From the line containing "After the creation" down to the line containing "Inspection Report: Dizzys" in the records below, reproduce every line exactly, ends included, and omit all others.

╭─ SUPPLIED INFORMATION

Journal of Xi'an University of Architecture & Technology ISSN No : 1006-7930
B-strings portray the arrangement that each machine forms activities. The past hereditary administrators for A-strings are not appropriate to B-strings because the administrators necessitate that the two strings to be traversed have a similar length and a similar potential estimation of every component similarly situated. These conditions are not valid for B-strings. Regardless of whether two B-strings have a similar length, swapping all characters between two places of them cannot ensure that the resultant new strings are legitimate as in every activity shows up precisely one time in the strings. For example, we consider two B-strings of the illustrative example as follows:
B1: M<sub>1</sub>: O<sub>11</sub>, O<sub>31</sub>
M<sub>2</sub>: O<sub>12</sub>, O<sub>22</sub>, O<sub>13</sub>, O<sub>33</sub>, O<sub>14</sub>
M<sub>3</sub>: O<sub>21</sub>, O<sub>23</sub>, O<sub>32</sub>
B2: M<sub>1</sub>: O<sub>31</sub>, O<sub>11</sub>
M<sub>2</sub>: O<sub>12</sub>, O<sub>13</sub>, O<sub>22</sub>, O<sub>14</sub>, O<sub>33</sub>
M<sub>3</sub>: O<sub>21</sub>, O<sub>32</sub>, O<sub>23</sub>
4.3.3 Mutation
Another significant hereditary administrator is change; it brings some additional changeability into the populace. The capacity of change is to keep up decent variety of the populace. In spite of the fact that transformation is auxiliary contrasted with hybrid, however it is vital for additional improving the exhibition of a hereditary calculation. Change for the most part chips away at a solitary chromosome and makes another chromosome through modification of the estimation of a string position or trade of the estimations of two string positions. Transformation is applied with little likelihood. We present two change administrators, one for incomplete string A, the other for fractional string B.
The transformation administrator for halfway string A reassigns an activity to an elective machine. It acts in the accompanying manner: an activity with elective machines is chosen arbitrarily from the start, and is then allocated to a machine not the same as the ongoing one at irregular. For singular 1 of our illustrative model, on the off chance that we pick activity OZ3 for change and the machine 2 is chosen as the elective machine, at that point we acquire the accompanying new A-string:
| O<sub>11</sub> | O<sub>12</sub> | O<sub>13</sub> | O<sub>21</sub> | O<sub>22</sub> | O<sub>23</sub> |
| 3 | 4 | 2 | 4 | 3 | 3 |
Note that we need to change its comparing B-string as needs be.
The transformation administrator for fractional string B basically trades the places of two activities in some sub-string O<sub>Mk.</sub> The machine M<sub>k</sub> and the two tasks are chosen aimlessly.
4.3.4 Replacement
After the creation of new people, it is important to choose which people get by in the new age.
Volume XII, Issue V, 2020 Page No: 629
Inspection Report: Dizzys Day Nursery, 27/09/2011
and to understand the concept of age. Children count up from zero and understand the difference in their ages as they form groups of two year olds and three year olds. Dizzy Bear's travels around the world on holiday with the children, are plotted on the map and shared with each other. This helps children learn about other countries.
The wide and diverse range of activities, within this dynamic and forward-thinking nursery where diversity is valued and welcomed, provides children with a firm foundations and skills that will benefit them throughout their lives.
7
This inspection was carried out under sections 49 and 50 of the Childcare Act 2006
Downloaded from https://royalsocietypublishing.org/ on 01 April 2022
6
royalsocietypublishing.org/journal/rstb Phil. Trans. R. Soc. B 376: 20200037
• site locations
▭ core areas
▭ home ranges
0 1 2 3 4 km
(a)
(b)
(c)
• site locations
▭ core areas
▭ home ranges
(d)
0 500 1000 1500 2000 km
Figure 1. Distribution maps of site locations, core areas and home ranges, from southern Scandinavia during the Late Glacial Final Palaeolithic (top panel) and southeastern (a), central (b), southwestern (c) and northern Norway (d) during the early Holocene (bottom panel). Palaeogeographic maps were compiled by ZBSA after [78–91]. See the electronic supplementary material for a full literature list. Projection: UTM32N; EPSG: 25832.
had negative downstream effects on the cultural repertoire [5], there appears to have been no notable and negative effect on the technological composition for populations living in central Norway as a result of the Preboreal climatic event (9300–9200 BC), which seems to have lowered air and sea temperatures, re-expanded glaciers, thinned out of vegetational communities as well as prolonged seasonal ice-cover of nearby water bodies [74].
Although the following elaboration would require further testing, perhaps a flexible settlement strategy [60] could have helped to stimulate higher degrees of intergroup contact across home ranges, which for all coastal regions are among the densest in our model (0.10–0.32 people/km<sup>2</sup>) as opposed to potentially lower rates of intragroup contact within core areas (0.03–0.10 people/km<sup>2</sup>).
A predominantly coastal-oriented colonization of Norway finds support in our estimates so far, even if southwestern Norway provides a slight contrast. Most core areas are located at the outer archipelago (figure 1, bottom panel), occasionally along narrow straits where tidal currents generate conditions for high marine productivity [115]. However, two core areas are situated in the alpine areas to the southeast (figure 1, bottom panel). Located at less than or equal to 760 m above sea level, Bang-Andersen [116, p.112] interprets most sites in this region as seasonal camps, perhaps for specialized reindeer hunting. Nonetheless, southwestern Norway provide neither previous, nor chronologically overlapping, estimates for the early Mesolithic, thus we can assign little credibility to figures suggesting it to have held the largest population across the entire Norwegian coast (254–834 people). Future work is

╰─

RESULT:
After the creation of new people, it is important to choose which people get by in the new age.
Volume XII, Issue V, 2020 Page No: 629
Inspection Report: Dizzys Day Nursery, 27/09/2011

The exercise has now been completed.